#### Sezione del documento:
↓↓↓

Martedì 18 marzo 2025
Il 16 marzo 2025, nella cappella della comunità comboniana di Firenze, alla presenza di mons. Gherardo Gambelli, arcivescovo di Firenze, del superiore provinciale d’Italia, padre Fabio Baldan, di 35 sacerdoti proveniente da diversi continenti, di un gruppo di laici missionari comboniani e di molti amici e animatori dell’Oasi Laudato Si’ di Firenze, padre Fernando Zolli ha salutato e ringraziato tutti e tutte, prima di ripartire per la Repubblica Democratica del Congo (RD Congo), dopo ben 23 anni. Riportiamo le sue parole.

↑↑↑

#### Compiti assegnati:
- a) Rispondi alle domande seguenti sul testo dedicato al saluto di padre Fernando Zolli:
(i) Quale data compare in apertura?
(ii) In quale luogo si è svolto il saluto del 16 marzo 2025?
(iii) Quanti sacerdoti erano presenti?
- b) Trascrivi senza modifiche le righe dei record, dall'inizio dei record fino alla riga che contiene "視されていたが、その解消策の一つとして、今回のオークション", questa compresa.

#### Dati forniti:

↓↓↓

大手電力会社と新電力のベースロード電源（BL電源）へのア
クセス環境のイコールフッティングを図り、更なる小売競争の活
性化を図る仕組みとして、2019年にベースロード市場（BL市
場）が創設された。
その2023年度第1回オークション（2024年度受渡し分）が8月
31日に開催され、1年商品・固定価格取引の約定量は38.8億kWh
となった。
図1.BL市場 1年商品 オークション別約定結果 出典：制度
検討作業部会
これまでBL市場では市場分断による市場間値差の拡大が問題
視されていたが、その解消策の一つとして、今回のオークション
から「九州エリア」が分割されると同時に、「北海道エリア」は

↑↑↑

#### Soluzioni delle attività:
- a)
(i) Martedì 18 marzo 2025.
(ii) Nella cappella della comunità comboniana di Firenze.
(iii) 35.

- b)
大手電力会社と新電力のベースロード電源（BL電源）へのア
クセス環境のイコールフッティングを図り、更なる小売競争の活
性化を図る仕組みとして、2019年にベースロード市場（BL市
場）が創設された。
その2023年度第1回オークション（2024年度受渡し分）が8月
31日に開催され、1年商品・固定価格取引の約定量は38.8億kWh
となった。
図1.BL市場 1年商品 オークション別約定結果 出典：制度
検討作業部会
これまでBL市場では市場分断による市場間値差の拡大が問題
視されていたが、その解消策の一つとして、今回のオークション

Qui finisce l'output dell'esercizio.